Client-side code (JavaScript in browsers, mobile apps) is accessible to end users who can extract embedded keys. Version control systems retain history, so even deleted keys remain accessible in repository history. Exposed keys enable unauthorized usage billed to your account, potential data access if keys have broad permissions, and no way to trace who made specific requests. Best practices: use environment variables, backend proxies, and rotate keys periodically.
How do temperature and top-p parameters affect model output differently?
Temperature scales the probability distribution by dividing logits before softmax. Low temperature (0-0.3) makes the distribution sharper, concentrating probability on top tokens; high temperature (>1.0) flattens it, making unlikely tokens more probable. Top-p (nucleus sampling) dynamically selects the smallest token set exceeding the probability threshold, then samples uniformly within that set. Temperature affects how probabilities are distributed; top-p affects which tokens are even considered. For most applications, adjust one or the other, not both.
What strategies would you recommend to reduce LLM API costs by 50% without significantly impacting quality?

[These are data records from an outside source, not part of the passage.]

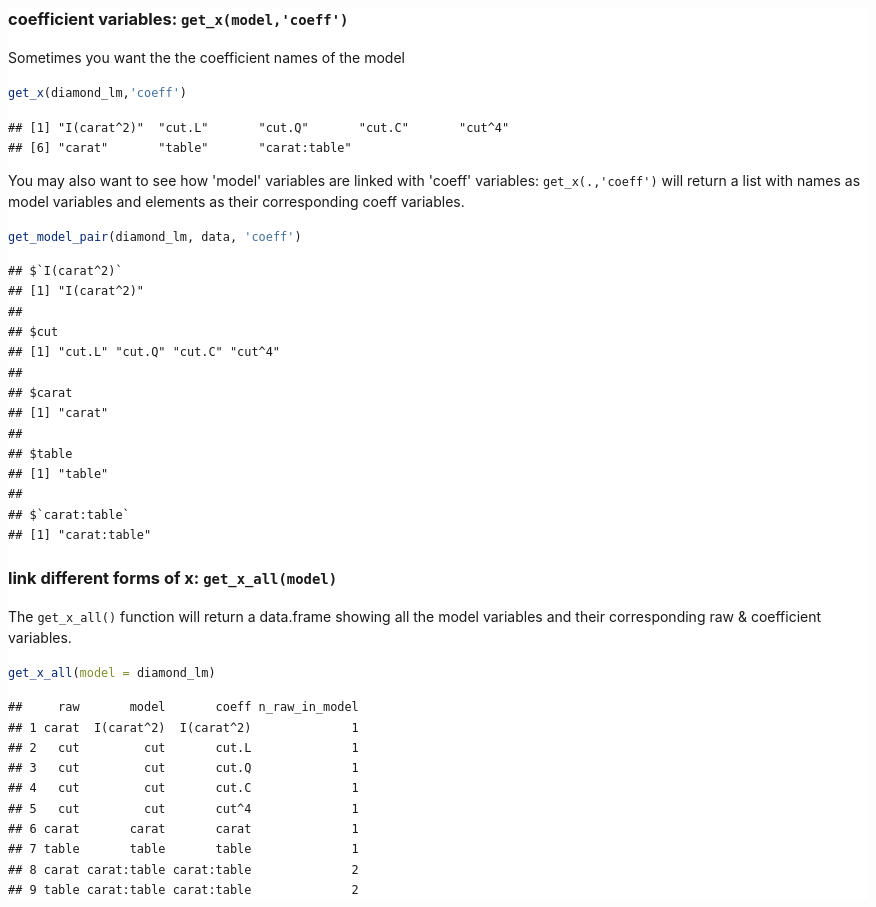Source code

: 
### coefficient variables: `get_x(model,'coeff')`

Sometimes you want the the coefficient names of the model


```r
get_x(diamond_lm,'coeff')
```

```
## [1] "I(carat^2)"  "cut.L"       "cut.Q"       "cut.C"       "cut^4"      
## [6] "carat"       "table"       "carat:table"
```


You may also want to see how 'model' variables are linked with 'coeff' variables: `get_x(.,'coeff')` will return a list with names as model variables and elements as their corresponding coeff variables.


```r
get_model_pair(diamond_lm, data, 'coeff')
```

```
## $`I(carat^2)`
## [1] "I(carat^2)"
## 
## $cut
## [1] "cut.L" "cut.Q" "cut.C" "cut^4"
## 
## $carat
## [1] "carat"
## 
## $table
## [1] "table"
## 
## $`carat:table`
## [1] "carat:table"
```





### link different forms of x: `get_x_all(model)`

The `get_x_all()` function will return a data.frame showing all the model variables and their corresponding raw & coefficient variables.


```r
get_x_all(model = diamond_lm)
```

```
##     raw       model       coeff n_raw_in_model
## 1 carat  I(carat^2)  I(carat^2)              1
## 2   cut         cut       cut.L              1
## 3   cut         cut       cut.Q              1
## 4   cut         cut       cut.C              1
## 5   cut         cut       cut^4              1
## 6 carat       carat       carat              1
## 7 table       table       table              1
## 8 carat carat:table carat:table              2
## 9 table carat:table carat:table              2
```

A 50% cost reduction strategy: (1) Model tiering—use smaller models (GPT-3.5, Haiku) for simple tasks, reserving larger models for complex queries, (2) Response caching—cache identical or similar queries (can reduce costs 30-80% depending on query repetition), (3) Prompt optimization—remove redundant instructions, use concise examples (10-30% savings), (4) Output limits—set appropriate max_tokens rather than defaults (prevents overly long responses), (5) Batch processing—combine related requests where possible. Combination of these approaches can achieve 50%+ reduction while maintaining quality for priority use cases.